In my mind’s eye, I can still see my grandmother undressing for bed, silhouetted by the hall light, long after my sister and I have gone to bed.

Born in 1896, Grandma Anderson is visiting from Detroit, where she and her engineer husband raised my mother on Lawrence Avenue when life was good, before the stock market crash of 1929. We live in Northern Virginia now, and my sister and I are sharing our bedroom with Grandma while she visits.

The last piece of clothing removed is a corset, a full-length pink monstrosity with endless hooks and eyes that have been holding Grandma under strict control all day from stem to stern. I marvel at the redoubtable antique corset, just a few steps removed from those lace-up corsets that rearranged women’s internal organs in Victorian days just so they could boast an hour-glass figure. I’m excited at the prospect of wearing its younger cousin in just a few years, when I’m more grown up.

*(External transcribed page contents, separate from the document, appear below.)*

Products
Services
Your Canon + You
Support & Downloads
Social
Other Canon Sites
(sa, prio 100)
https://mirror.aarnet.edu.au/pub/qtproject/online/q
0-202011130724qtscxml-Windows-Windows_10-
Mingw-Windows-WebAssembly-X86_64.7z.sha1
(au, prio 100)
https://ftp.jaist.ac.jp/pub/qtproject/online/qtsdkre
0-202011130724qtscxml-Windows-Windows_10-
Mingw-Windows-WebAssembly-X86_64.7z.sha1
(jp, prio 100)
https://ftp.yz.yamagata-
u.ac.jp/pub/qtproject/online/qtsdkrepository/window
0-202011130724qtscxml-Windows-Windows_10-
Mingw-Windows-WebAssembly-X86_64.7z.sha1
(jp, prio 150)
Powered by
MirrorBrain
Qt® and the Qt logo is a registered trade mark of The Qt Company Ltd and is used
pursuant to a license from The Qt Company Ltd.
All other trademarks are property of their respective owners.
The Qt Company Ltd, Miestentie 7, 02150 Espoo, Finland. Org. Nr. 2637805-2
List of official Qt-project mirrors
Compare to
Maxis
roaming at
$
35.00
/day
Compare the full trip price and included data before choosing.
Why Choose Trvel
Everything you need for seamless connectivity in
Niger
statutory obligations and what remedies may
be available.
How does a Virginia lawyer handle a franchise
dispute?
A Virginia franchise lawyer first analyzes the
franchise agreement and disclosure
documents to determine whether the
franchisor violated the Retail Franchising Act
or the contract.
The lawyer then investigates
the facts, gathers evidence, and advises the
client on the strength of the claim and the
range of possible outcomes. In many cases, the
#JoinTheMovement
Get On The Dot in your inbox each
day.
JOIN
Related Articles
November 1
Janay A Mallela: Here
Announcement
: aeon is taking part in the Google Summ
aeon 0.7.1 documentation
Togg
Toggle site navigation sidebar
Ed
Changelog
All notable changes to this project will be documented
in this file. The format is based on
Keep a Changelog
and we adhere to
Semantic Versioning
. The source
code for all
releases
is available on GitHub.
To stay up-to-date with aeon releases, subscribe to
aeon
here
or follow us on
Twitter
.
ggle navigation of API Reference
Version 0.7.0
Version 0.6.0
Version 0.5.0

That time comes all too soon, and in high school and college in the 1960s I wear a girdle when I dress up. It’s a tight rubber contraption fitted with little tabbed devices to hold up my stockings while reconfiguring my teenage chubbiness. In stewardess school, our foundations consultant says she likes “her girls” to wear a little firming girdle so they look professional. We all agree, and purchase the necessaries to look as professional as possible.
 
In the 1970s come pantyhose, some with built-in tummy-flattening, butt-hardening elastic tops to create hard bodies out of soft flesh. Then comes the era of real hard bodies, the compact, well muscled, bikini-clad California roller bladers along Venice Beach. We dance aerobics and take up running to be like them, and give up elastic in favor of real muscles. What a difference exercise makes! As a mother of elementary school kids, I may not have a really hard body, but I feel fantastic! I run 1-1/2 miles to aerobics class, dance for an hour, then run 1-1/2 miles home to cook dinner for my husband and children. All this after working at a full-time publishing job during the day.

The years have taken their toll, and I admit to looking more like the saggy baggy elephant than the svelte somebody I set out to be. I’m not much of a shopper, and rarely set foot in a department store, so it came as a total surprise on a recent visit to JC Penney to discover that girdles are back! Can you say Spanx?

Will we ever stop trying to rearrange our bodies and just be ourselves, let it all hang out? Come to think of it, that’s what the Hawaiians invented muumuus for. Total comfort in a colorful drape. That’s for me!